Le ministre espagnol de l’Intérieur au Maroc pour coordonner l’enquête sur les attentats en Catalogne

Par Jeune Afrique avec AFP

Le ministre marocain de l'Intérieur, Abdelouafi Laftit, accompagné de son homologue espagnol, Juan Ignacio Zoido (d.), à Rabat le 29 août 2017. © Abdeljalil Bounhar/AP/SIPA

Juan Ignacio Zoido a annoncé deux nouvelles arrestations au Maroc en lien avec le double attentat qui a secoué l'Espagne les 17 et 18 août.
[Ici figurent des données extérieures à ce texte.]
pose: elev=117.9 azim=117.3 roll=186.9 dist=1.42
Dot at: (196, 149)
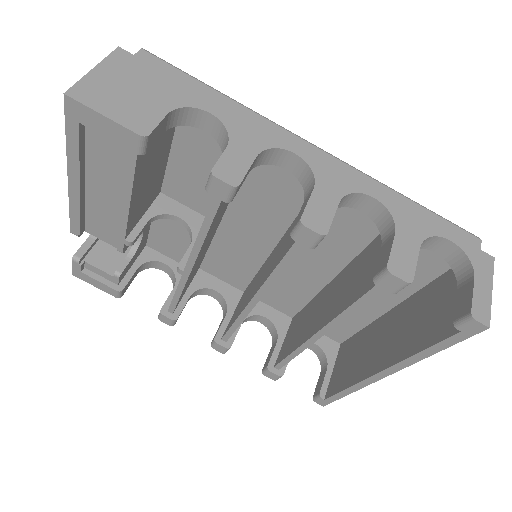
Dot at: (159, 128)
Deux semaines après les attentats en Catalogne qui ont fait 16 morts, le ministre espagnol de l’Intérieur était, mardi 29 août, à Rabat pour renforcer la coopération sécuritaire. Juan Ignacio Zoido a rencontré son homologue marocain, Abdelouafi Laftit, pour échanger des informations sur l’enquête qui a mis à jour une filière terroriste marocaine d’une douzaine de personnes. Parmi elles, quatre fratries originaires du royaume.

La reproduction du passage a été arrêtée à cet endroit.